Lavoisier's observations on combustion are at once important and interesting: "Combustion," he says, ". . . is the decomposition of oxygen produced by a combustible body. The oxygen which forms the base of this gas is absorbed by and enters into combination with the burning body, while the caloric and light are set free. Every combustion necessarily supposes oxygenation; whereas, on the contrary, every oxygenation does not necessarily imply concomitant combustion; because combustion properly so called cannot take place without disengagement of caloric and light. Before combustion can take place, it is necessary that the base of oxygen gas should have greater affinity to the combustible body than it has to caloric; and this elective attraction, to use Bergman's expression, can only take place at a certain degree of temperature which is different for each combustible substance; hence the necessity of giving the first motion or beginning to every combustion by the approach of a heated body. This necessity of heating any body we mean to burn depends upon certain considerations which have not hitherto been attended to by any natural philosopher, for which reason I shall enlarge a little upon the subject in this place:
"Nature is at present in a state of equilibrium, which cannot have been attained until all the spontaneous combustions or oxygenations possible in an ordinary degree of temperature had taken place.... To illustrate this abstract view of the matter by example: Let us suppose the usual temperature of the earth a little changed, and it is raised only to the degree of boiling water; it is evident that in this case phosphorus, which is combustible in a considerably lower degree of temperature, would no longer exist in nature in its pure and simple state, but would always be procured in its acid or oxygenated state, and its radical would become one of the substances unknown to chemistry. By gradually increasing the temperature of the earth, the same circumstance would successively happen to all the bodies capable of combustion; and, at the last, every possible combustion having taken place, there would no longer exist any combustible body whatever, and every substance susceptible of the operation would be oxygenated and consequently incombustible.

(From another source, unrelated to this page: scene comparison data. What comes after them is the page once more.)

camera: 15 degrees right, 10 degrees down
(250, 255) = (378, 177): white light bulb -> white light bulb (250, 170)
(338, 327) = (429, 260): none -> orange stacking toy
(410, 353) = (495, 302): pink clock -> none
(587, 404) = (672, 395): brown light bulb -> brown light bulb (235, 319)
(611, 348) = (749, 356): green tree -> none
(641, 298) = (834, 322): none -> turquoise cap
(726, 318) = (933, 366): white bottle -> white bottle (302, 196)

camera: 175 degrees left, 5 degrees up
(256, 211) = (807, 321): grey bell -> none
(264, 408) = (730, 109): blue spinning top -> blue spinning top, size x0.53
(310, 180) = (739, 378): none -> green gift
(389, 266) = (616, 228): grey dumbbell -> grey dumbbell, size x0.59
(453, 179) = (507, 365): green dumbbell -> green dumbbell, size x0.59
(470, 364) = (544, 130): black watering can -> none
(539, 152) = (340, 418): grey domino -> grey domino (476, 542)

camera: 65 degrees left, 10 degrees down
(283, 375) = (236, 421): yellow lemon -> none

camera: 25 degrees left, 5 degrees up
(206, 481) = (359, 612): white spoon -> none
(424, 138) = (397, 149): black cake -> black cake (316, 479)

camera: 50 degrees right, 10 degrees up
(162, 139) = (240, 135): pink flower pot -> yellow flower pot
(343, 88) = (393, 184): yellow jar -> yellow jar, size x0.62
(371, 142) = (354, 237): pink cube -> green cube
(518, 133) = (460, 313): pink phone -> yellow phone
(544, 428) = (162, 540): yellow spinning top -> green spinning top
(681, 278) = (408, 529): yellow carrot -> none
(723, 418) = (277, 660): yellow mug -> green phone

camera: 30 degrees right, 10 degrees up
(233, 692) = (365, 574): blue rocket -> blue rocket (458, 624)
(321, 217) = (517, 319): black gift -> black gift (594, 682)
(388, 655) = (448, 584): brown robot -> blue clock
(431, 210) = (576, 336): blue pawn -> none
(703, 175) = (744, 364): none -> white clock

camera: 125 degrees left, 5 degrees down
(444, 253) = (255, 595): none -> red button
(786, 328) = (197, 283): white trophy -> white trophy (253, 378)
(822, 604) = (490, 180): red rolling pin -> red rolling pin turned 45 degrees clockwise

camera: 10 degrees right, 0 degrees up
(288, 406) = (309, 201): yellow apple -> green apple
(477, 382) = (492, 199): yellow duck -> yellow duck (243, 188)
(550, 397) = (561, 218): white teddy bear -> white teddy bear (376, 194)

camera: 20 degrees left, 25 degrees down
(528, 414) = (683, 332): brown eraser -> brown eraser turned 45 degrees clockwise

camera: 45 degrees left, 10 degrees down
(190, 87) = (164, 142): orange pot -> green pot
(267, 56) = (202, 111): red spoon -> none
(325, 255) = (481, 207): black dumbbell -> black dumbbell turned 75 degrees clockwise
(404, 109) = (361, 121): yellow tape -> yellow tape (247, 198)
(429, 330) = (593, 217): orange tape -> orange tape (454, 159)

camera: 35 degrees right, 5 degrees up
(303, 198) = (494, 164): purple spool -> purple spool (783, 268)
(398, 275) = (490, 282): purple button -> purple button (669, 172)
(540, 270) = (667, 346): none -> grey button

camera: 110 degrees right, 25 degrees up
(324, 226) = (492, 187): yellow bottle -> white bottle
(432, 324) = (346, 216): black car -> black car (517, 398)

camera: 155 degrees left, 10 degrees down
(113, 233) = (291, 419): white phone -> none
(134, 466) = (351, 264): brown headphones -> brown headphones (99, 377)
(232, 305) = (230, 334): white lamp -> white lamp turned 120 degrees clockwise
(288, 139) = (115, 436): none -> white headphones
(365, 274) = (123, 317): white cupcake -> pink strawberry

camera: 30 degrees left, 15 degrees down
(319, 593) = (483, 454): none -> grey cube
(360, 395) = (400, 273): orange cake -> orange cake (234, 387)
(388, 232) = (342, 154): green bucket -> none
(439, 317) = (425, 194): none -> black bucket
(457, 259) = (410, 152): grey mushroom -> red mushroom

"There cannot, therefore, exist, as far as relates to us, any combustible body but such as are non-combustible at the ordinary temperature of the earth, or, what is the same thing in other words, that it is essential to the nature of every combustible body not to possess the property of combustion unless heated, or raised to a degree of temperature at which its combustion naturally takes place. When this degree is once produced, combustion commences, and the caloric which is disengaged by the decomposition of the oxygen gas keeps up the temperature which is necessary for continuing combustion. When this is not the case—that is, when the disengaged caloric is not sufficient for keeping up the necessary temperature—the combustion ceases. This circumstance is expressed in the common language by saying that a body burns ill or with difficulty."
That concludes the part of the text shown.